Öğretmene uzanan eller kırılır! (05-06-2009)

3 Haziran saat 14.00'te Galatasaray Meydanı'nda toplanan eğitim emekçileri, Taksim'e kadar yürüyüp, Ankara'ya gidecek olan temsilcileri buradan otobüslerine bindirmeyi planlıyordu. İlk aşamada meydana 150 kadar eğitim emekçisi toplanmış, devlet tarafından ise onların on katı kadar da polis ve iki de panzer getirilmişti.

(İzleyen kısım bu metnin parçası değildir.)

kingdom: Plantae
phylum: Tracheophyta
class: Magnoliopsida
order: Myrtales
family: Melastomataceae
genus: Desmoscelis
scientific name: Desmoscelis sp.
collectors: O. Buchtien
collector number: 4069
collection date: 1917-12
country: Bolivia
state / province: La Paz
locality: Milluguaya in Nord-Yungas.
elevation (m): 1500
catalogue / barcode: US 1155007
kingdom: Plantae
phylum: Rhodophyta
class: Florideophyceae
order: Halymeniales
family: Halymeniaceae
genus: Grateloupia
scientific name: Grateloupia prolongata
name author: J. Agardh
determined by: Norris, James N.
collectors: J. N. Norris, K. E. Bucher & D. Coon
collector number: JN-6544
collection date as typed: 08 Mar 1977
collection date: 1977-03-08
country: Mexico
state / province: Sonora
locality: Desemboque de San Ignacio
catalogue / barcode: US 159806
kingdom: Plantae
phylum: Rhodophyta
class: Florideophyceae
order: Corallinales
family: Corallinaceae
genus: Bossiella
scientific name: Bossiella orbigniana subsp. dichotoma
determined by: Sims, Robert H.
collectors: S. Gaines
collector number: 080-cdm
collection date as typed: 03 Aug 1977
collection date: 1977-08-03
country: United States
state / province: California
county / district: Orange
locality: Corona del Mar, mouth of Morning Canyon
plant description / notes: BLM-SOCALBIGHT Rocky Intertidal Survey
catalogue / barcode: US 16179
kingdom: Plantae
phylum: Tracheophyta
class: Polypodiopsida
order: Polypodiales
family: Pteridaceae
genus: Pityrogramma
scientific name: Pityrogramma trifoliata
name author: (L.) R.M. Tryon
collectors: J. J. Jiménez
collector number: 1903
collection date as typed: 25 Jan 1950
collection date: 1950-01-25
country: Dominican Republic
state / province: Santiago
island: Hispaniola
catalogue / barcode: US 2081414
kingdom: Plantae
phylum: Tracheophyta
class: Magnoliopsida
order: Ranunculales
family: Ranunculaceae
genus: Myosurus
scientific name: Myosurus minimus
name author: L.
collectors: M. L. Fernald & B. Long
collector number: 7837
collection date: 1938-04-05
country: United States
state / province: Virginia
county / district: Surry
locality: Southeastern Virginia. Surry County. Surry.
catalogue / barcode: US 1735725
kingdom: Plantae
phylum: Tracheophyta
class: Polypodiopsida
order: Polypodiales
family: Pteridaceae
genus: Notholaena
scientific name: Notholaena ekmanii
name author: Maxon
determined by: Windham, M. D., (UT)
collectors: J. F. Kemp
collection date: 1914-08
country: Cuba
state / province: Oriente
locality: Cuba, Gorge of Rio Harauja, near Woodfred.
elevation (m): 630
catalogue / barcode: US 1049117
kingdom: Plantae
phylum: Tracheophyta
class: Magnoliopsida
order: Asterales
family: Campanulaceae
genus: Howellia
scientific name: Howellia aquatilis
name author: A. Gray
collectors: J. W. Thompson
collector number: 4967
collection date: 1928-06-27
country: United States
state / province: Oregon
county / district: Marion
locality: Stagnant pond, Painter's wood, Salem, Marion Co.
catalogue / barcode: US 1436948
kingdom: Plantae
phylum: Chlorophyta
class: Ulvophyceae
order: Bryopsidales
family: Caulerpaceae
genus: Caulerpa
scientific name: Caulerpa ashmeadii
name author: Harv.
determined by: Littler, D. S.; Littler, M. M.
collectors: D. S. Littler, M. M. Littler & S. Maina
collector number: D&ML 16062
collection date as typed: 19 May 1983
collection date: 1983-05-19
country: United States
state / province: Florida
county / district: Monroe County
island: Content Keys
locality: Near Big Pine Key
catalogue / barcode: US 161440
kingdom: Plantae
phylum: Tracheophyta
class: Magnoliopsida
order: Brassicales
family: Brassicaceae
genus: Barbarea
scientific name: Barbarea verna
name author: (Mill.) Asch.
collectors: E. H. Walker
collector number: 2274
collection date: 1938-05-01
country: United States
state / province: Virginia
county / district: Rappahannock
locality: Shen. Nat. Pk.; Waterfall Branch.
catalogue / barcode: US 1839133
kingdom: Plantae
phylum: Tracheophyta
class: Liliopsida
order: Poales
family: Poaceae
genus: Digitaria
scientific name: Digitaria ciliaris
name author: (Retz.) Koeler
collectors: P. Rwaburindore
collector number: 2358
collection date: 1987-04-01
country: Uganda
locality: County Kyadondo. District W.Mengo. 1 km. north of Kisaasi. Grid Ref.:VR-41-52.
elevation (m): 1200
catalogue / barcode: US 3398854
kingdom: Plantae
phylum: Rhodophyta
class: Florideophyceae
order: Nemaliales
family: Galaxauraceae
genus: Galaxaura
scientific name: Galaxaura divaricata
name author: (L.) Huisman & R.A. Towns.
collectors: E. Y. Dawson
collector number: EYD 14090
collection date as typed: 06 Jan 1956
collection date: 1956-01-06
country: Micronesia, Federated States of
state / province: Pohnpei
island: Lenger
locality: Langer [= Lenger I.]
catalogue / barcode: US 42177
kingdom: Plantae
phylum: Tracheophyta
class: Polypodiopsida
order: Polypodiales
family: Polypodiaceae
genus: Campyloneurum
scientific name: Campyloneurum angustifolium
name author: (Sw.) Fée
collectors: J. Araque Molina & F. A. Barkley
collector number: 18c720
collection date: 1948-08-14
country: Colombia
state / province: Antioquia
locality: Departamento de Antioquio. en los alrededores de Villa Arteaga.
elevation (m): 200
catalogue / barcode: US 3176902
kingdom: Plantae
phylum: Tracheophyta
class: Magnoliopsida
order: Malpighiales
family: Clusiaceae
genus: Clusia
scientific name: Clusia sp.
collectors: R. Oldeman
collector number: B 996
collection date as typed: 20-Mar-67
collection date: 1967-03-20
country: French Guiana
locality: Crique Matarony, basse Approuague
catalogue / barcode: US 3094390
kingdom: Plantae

Polis barikatı tarafından yürüyüşü engellenen eğitim emekçileri iki kez ciddi bir şekilde barikatı zorladıktan sonra, eylem komitesi tarafından diğer eğitim emekçilerini de alana çağırma ve sayıyı artırıp yürüyüşe başlama kararı alındı. Bu arbedeler sırasında Eğitim-Sen İstanbul 8 No'lu şube sekreteri gözaltına alındı.

Saat 22.00'ye kadar Galatasaray Meydanı'nda oturma eylemi yapan emekçilerin sayısı her geçen saat arttı ve kitle yaklaşık üç katına çıktı. Oturma eylemi sırasında emekçiler sık sık "Emekçiye değil, çetelere barikat!", "Öğretmene vurulan eller kırılsın!", "Direne direne kazanacağız!", "Zafer direnen emekçinin olacak!" sloganları attı.

Saat 22.00'de eğitim emekçilerine değişik siyasetlerden ve sendikalardan destekçiler gelmiş, topluluğun sayısı 600'ü geçmişti. Polis barikatı olduğu yerde duruyordu. Bu sırada dönem yürütmesi, diğer illerden Ankara'ya yürüyüşün başladığını, bu yüzden bu eylemin şimdilik bitirildiğini, yürüyüş kolundaki arkadaşların Şişhane'den uğurlanacağını duyurdu. Eylem bu şekilde sona erdirildi. Eylem sona erdiğinde, gözaltına alınan arkadaşımız da serbest bırakıldı.

Eylem bittiğinde, yürüyüş kolunda olan ve onları uğurlamaya giden emekçilerin gözlerinde meşruiyetin yarattığı onurlu bir bakış, devletin artık emekçilere nefes bile aldırmamakta kararlı olduğunu hissetmenin verdiği bir öfke vardı.

İşçiler tazminatlarını bile alamadan işlerinden atılıyor, memur statüsündeki kamu emekçileri işçileştiriliyor, çeşitli baskılarla sindirilmeye, yok edilmeye, dağıtılmaya çalışılıyor. Eğitim-Sen ve KESK'e geçtiğimiz hafta yapılan operasyonlar, işyerlerinde ve alanlarda uygulanan baskılar, sendikaların böyle bir dönemde dimdik ve bir arada durmanın yollarını zorlamasının, örgütlülüğünü artırmak için emekçilerinin taleplerini daha da yükseltmesinin ne kadar büyük bir ihtiyaç olduğunu ortaya koymaktadır.